The following passage is from the epilogue of The Real Eve: Modern Man’s Journey Out of Africa by Stephen Oppenheimer:
In this book I have offered a synthesis of genetic and other evidence. Everything points to a single southern exodus from Eritrea to the Yemen, and to all the non-African male and female gene lines having arisen from their respective single out-of-Africa founder lines in South Asian (or at least near the southern exit). I regard the genetic logic for this synthesis as a solid foundation, and I have based the rest of my reconstruction of the human diaspora upon it. Obviously, the ‘choice’ of starting point (mine or theirs) determined all the subsequent routes our ancestors and cousins took. Tracing the onward trails is only possible as a result of marked specificity in regional distribution of the genetic branches The geographic clarity of both male and female gene trees is a big departure from the fuzzy inter-regional picture shown by older genetic studies. The degree of segregation of lines into different countries and continents is in itself good evidence that once they got to their chosen new homes, the pioneers generally stayed put, at least until the Last Glacial maximum forced some of them to move. This conservative aspect of our genetic prehistory also provides a partial explanation for the fact that when we look at a person, we can usually tell, to the continent, where their immediate ancestors came from, and underlies differences that some of us still call ‘race.’
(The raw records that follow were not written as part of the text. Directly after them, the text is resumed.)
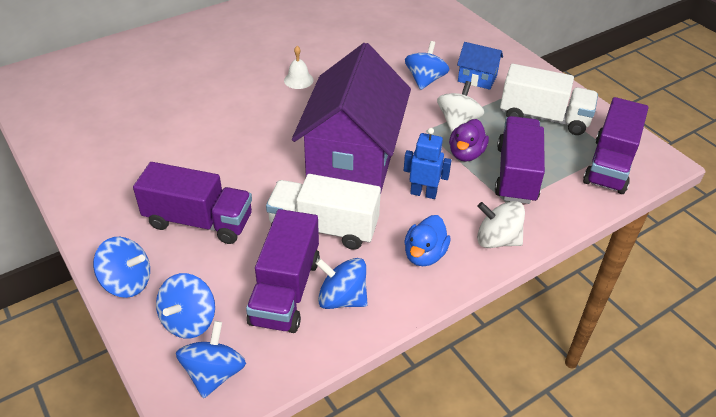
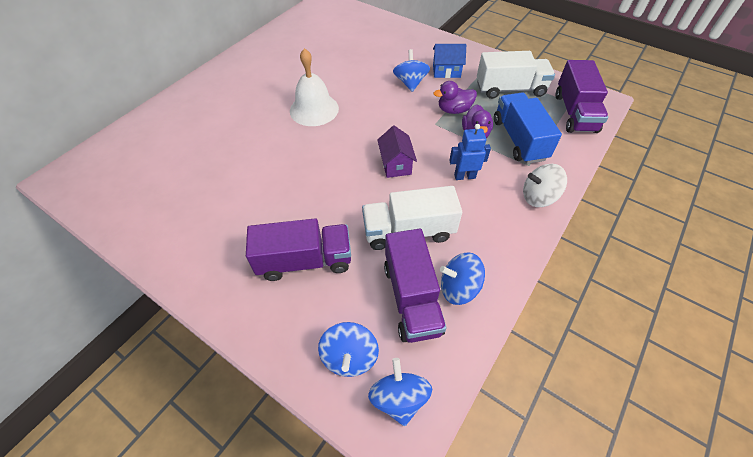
camera: 20 degrees left, 10 degrees up
blue spinning top [93,237,150,298] -> none
white bell [284,46,314,89] -> white bell [290,48,339,126], size x1.98
purple house [292,43,411,195] -> purple house [377,126,417,178], size x0.42
blue duck [404,215,451,266] -> none
white spinning top [437,81,484,132] -> purple duck [434,81,477,114]
purple truck [495,116,545,204] -> blue truck [494,93,562,164]

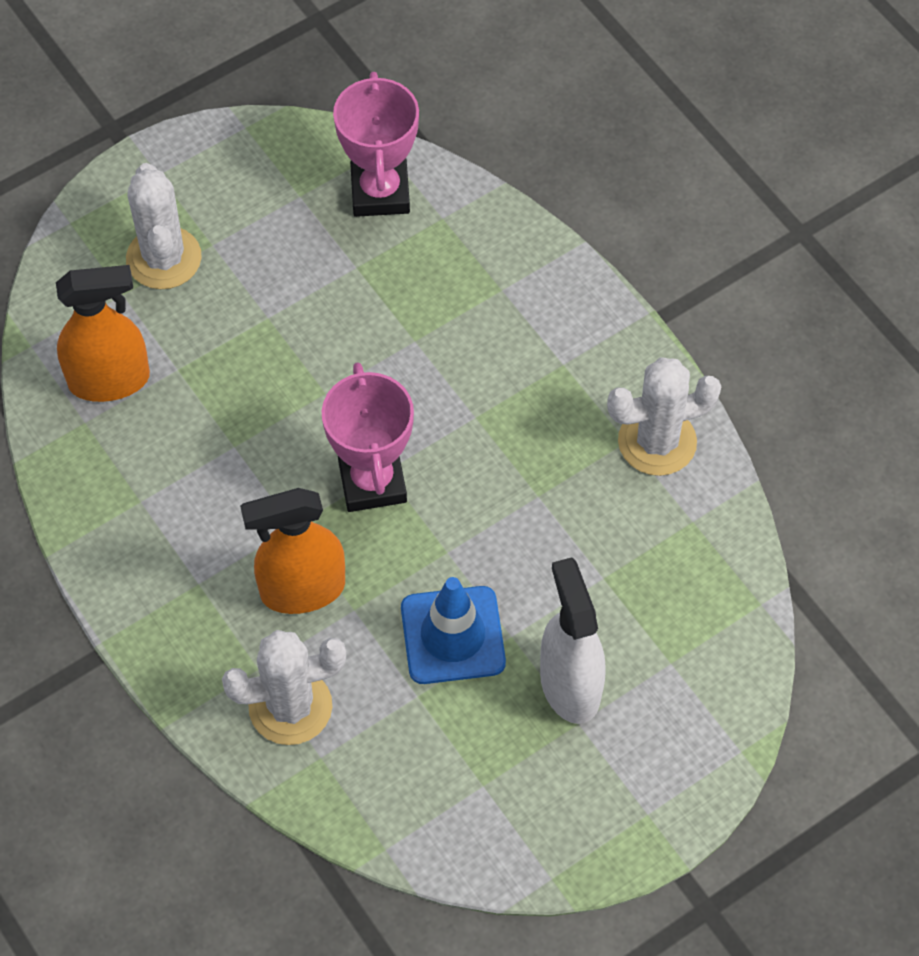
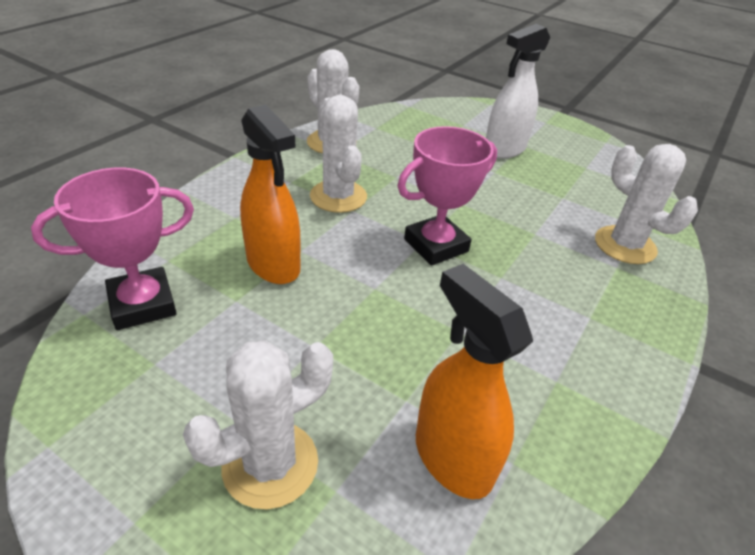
camera: 115 degrees left, 20 degrees down
orange spray bottle [240,488,345,614] -> orange spray bottle moved to [240,104,300,284]
blue traffic cone [401,577,506,684] -> none
none -> white cactus [310,95,367,213]

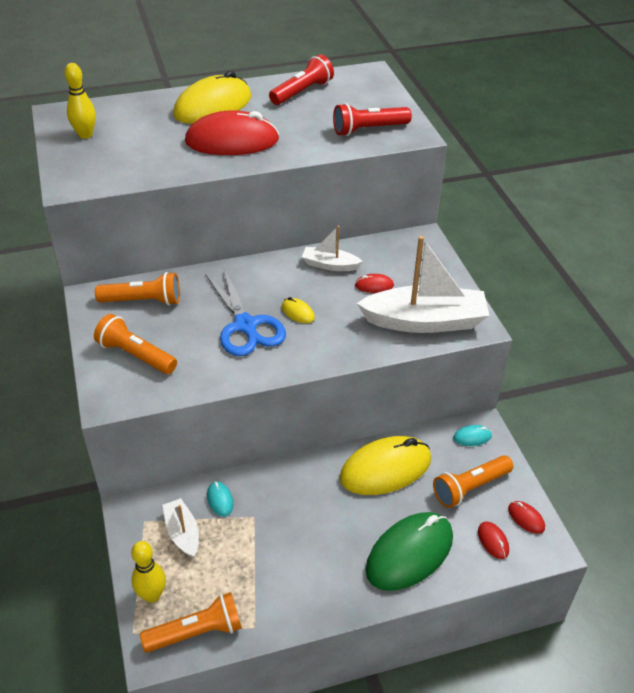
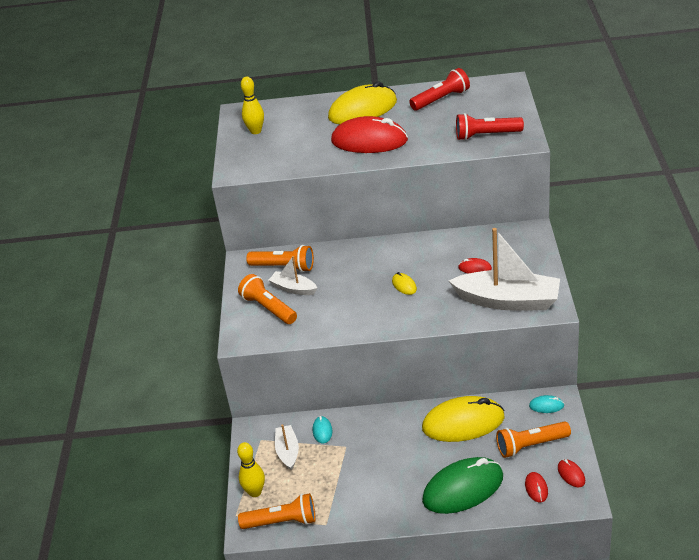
camera: 20 degrees right, 5 degrees down
blue scissors [205,268,286,356] -> none
white boat [302,226,363,271] -> white boat moved to [269,256,317,295]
Oppenheimer wrote the above in the early aughts, as his book was published in 2003. Much of this is generally in line with the ‘orthodoxy’ of the day. I believe that Oppenheimer’s assertion that there was one southern migration out of Africa by anatomically modern humans has gained some advantage over the alternative model of two routes, northern and southern, over the past ten years (Spencer Wells’ The Journey of Man sketches out the two wave model). Other assertions and assumptions have not stood the test of time. In particular, I would contend that generally the ‘conservative aspect of our genetic prehistory’ can no longer be taken for granted. Specifically, it seems likely now that much occurred after the Ice Age and during the Neolithic.